High representative Kaja Kallas will travel to London this week for talks with defence officials while an EU-UK summit is to be held in mid-May.
The European Commission is “intensively” trying to get member states to give it a mandate to negotiate a security and defence partnership with the United Kingdom, a top EU official said on Monday.
Negotiating such a partnership requires the unanimous approval of all 27 member states, but some countries, like France, have already signalled they want any security pact to be included in a wider reset in relations, seemingly returning to the Brexit mantra that ‘nothing is agreed until everything is agreed’.
For the EU’s external action service (EEAS), increased cooperation on security and defence with the UK “is a must” because the current geopolitical context is “dramatically” different from when the two sides struck the Trade and Cooperation Agreement (TCA) that lays out the terms of their relationship, its Managing Director for Europe, Matti Maasikas, told lawmakers on Monday.
“What could we do more?
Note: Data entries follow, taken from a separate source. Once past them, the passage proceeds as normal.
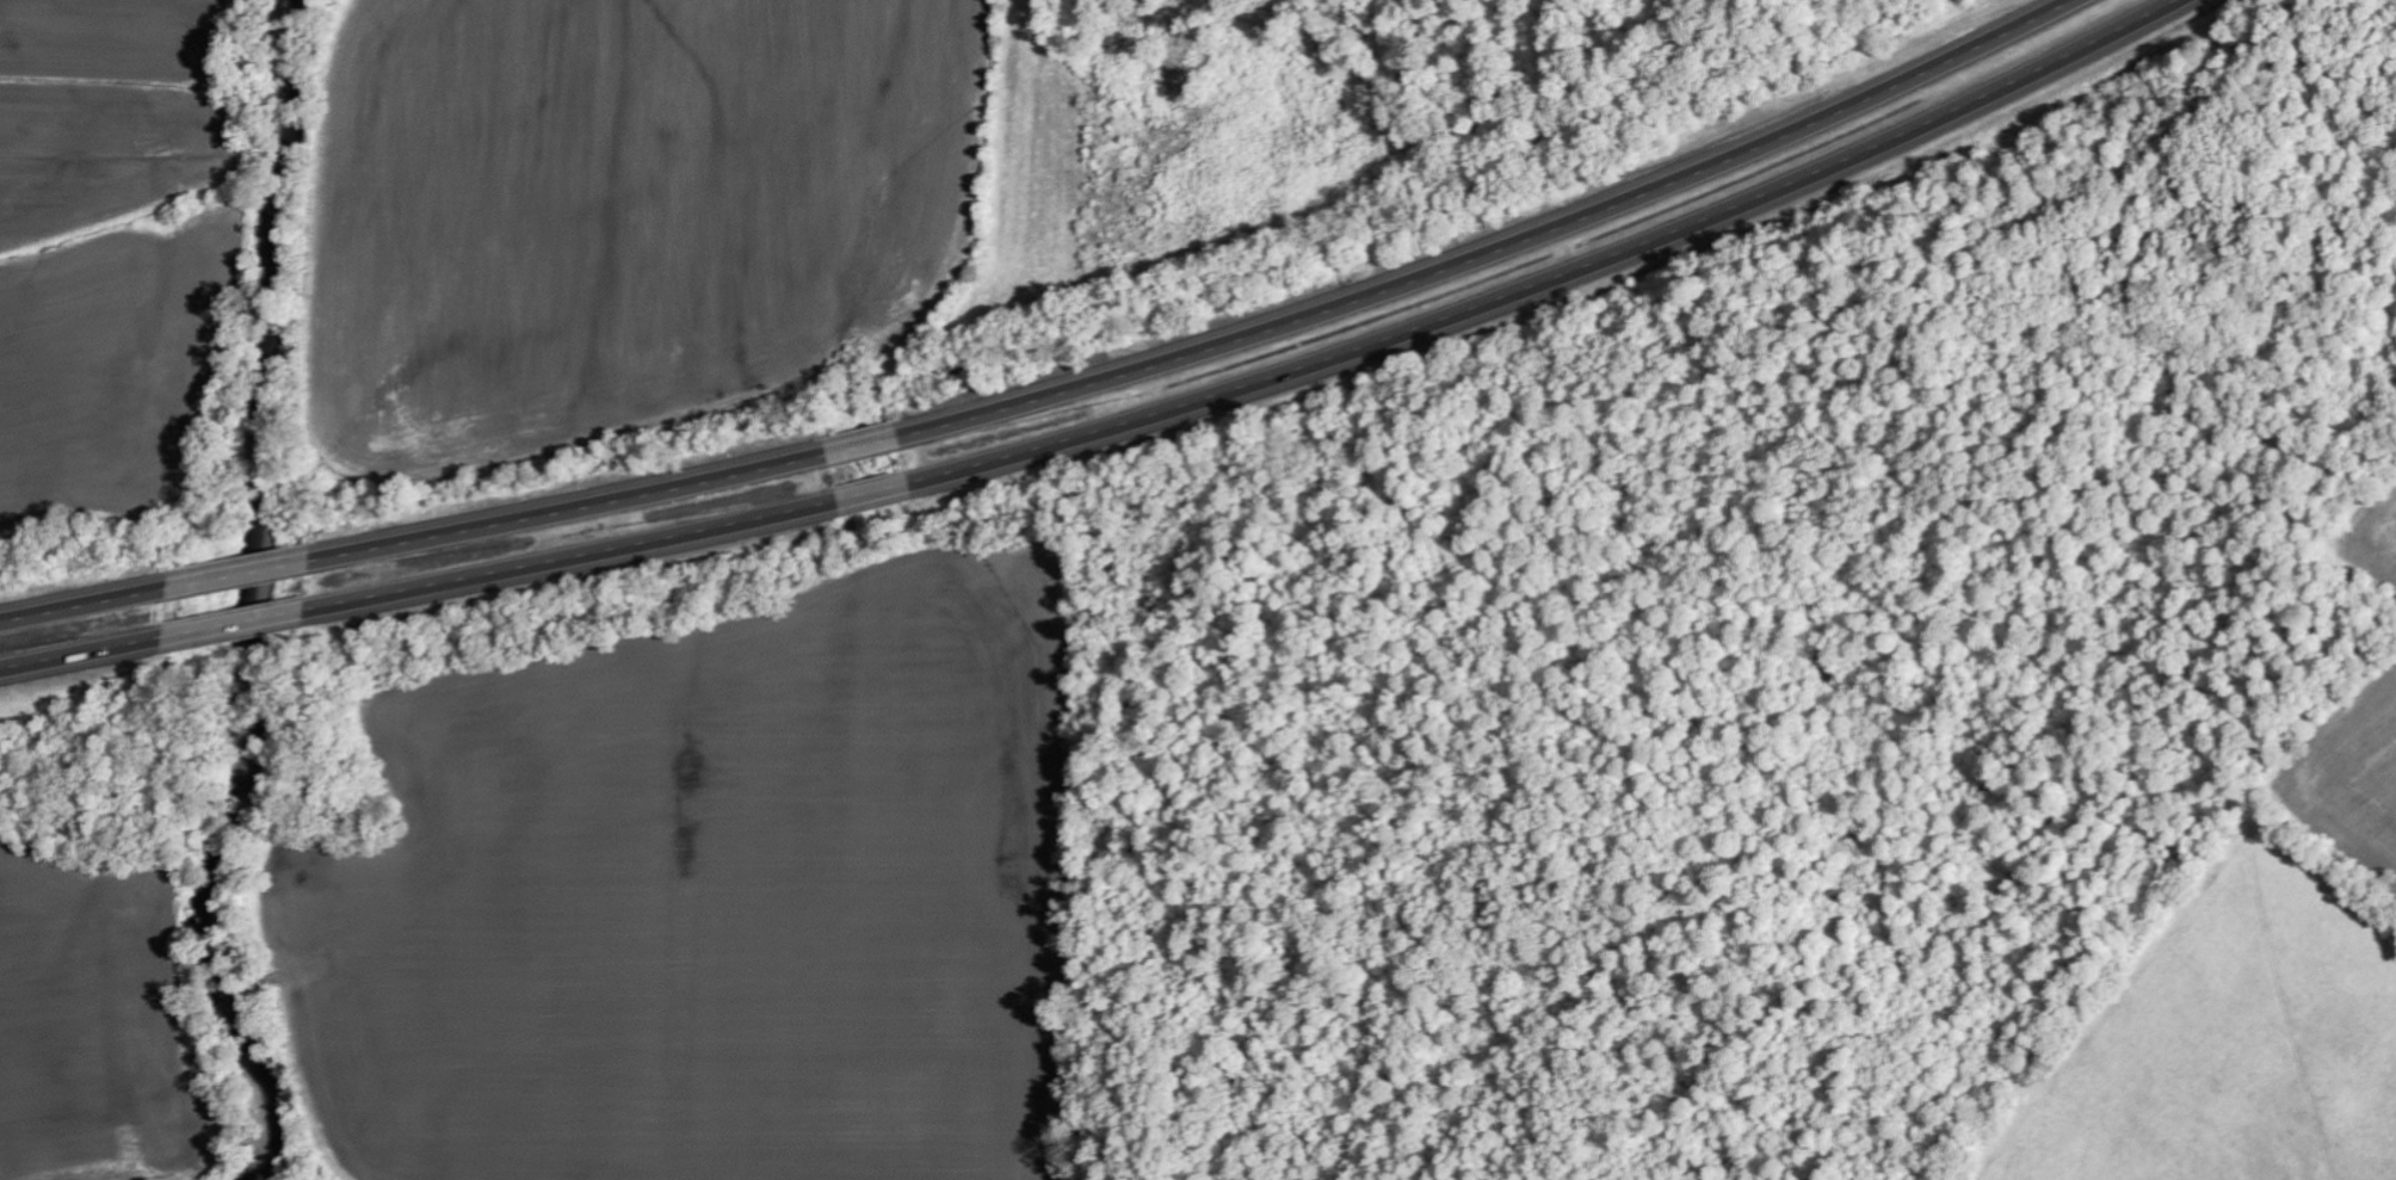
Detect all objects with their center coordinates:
road: (1488, 246)
road: (1557, 279)
road: (860, 439)
road: (874, 492)
road: (567, 504)
road: (573, 559)
road: (239, 569)
road: (84, 599)
road: (236, 625)
road: (82, 655)

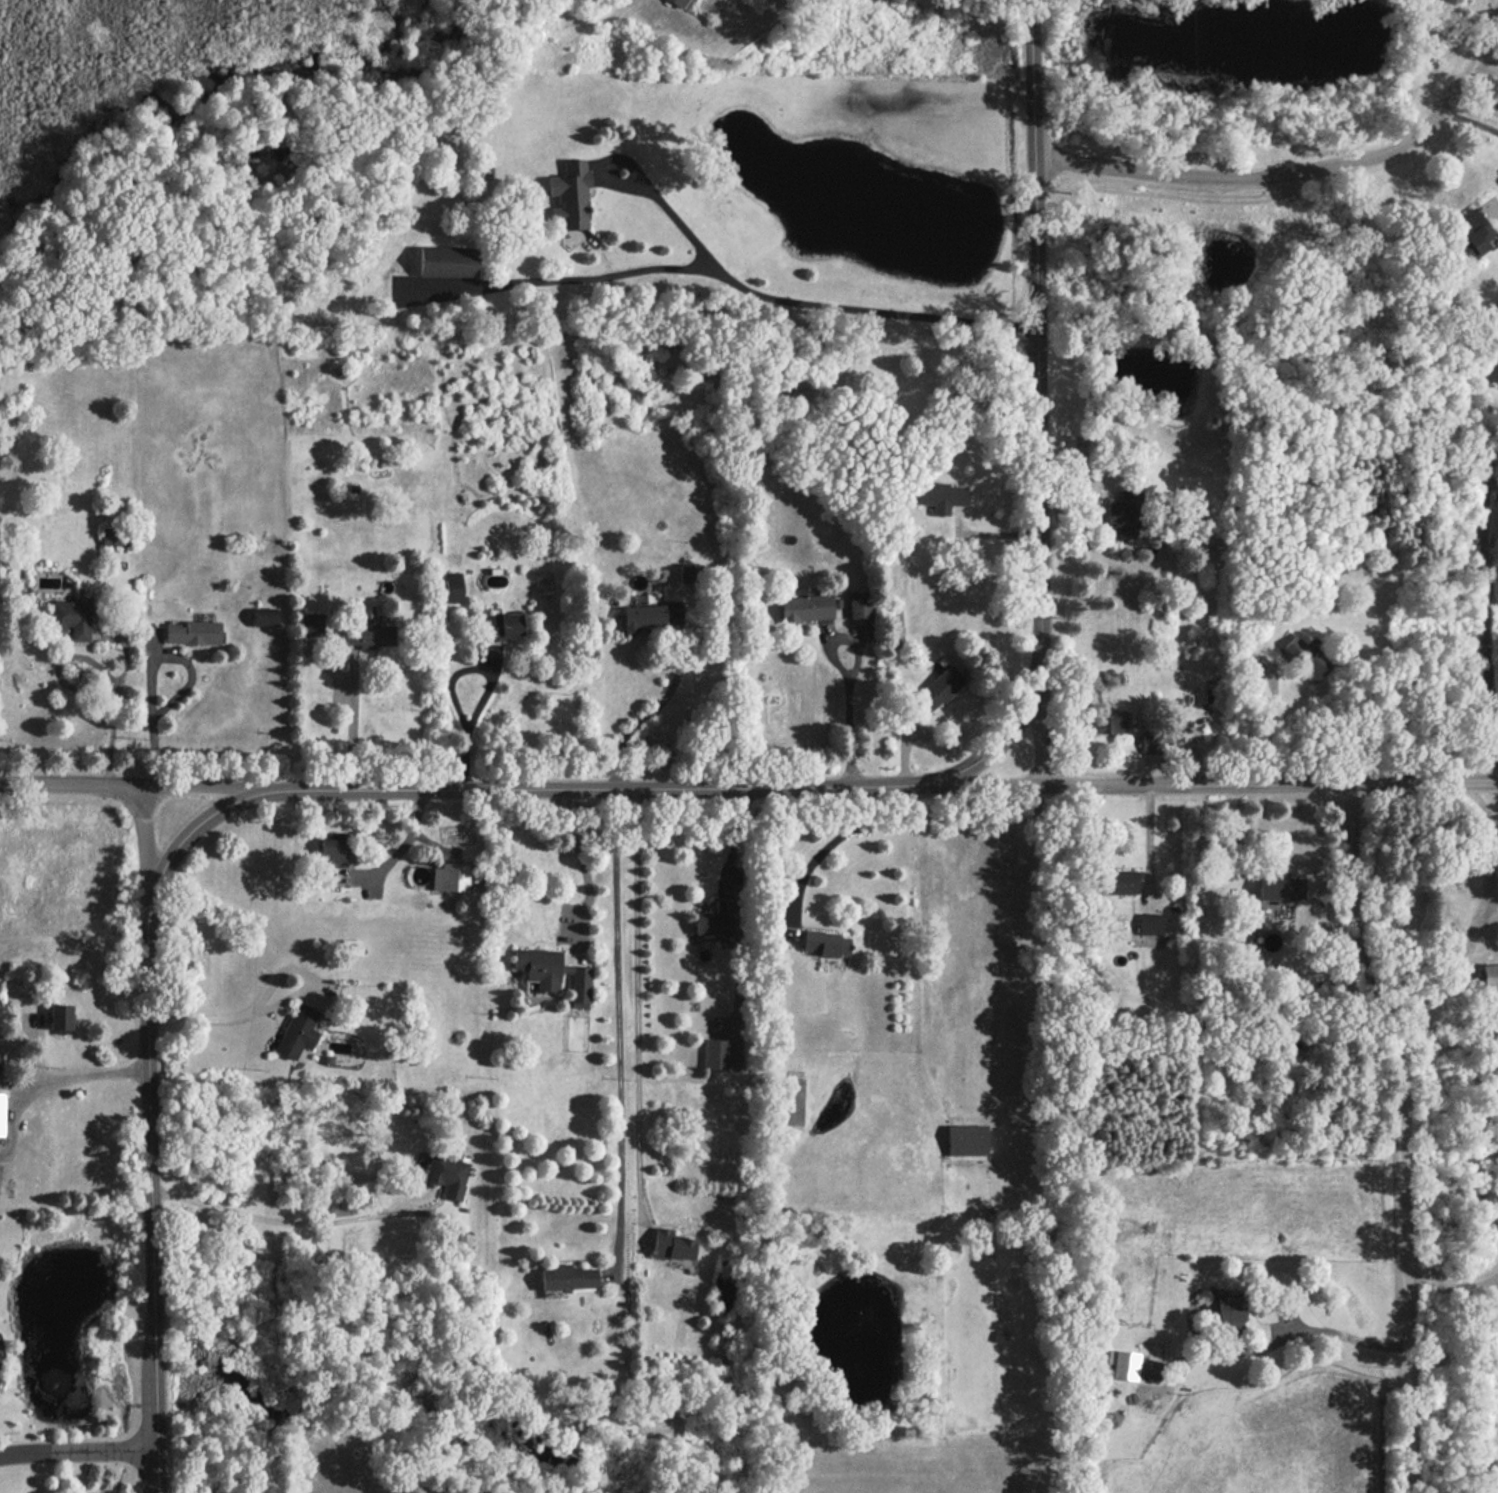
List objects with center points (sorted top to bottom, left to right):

This being the EU you need the legal framework, you need legal basis to do things and since the foreign policy declaration was left out of the Trade and Cooperation Agreement, we need to find new ways and a new basis for our cooperation,” Maasikas told lawmakers from Brussels and London gathered at the European Parliament for an EU-UK Parliamentary Partnership Assembly.
“The Security and defence partnership could be one of those instruments, should be if you ask me, if you ask the High Representative.”
“For that, the High Representative needs the mandate from the EU Council, meaning the consent of all member states, the discussions are intensively ongoing to obtain this mandate,” he added.
British Prime Minister Keir Starmer, who came to power last summer, has been pushing for a security and defence pact which he said last month should focus on research and development, military mobility across Europe, greater cooperation on missions and operations, and industrial collaboration.
Nick Thomas-Symonds, Britain’s minister for EU relations, told the same joint parliamentary assembly on Monday that the UK is “ready to negotiate” while Catriona Mace, the foreign and development policy director at the UK Mission to the EU, said that “the status quo should not be the extent of our ambition”.
“We already work closely on our collective security,” she said. “We must do more together.”
Donald Trump’s abrupt decision to launch talks with Russia on the end of its war in Ukraine has accelerated the rapprochement between the UK and EU member states with a flurry of leaders’ meetings in various formats held over the past five weeks to discuss European defence and security guarantees for Ukraine.
On this topic, France and the UK are more in lockstep, having both indicated their readiness to send troops to Ukraine as part of a peacekeeping mission following a negotiated truce between Moscow and Kyiv.
High representative Kaja Kallas, who has tabled an initiative for a coalition of the willing to provide military support worth up to €40 billion in the short term to Ukraine, is scheduled to visit the UK on Wednesday where she will meet Chief of the Defence Staff Tony Radakin.
“I have high hopes on very fruitful discussions on all the issues,” Maasikas told lawmakers, “on the pragmatic cooperation that goes on, and also on widening the basis for this cooperation.”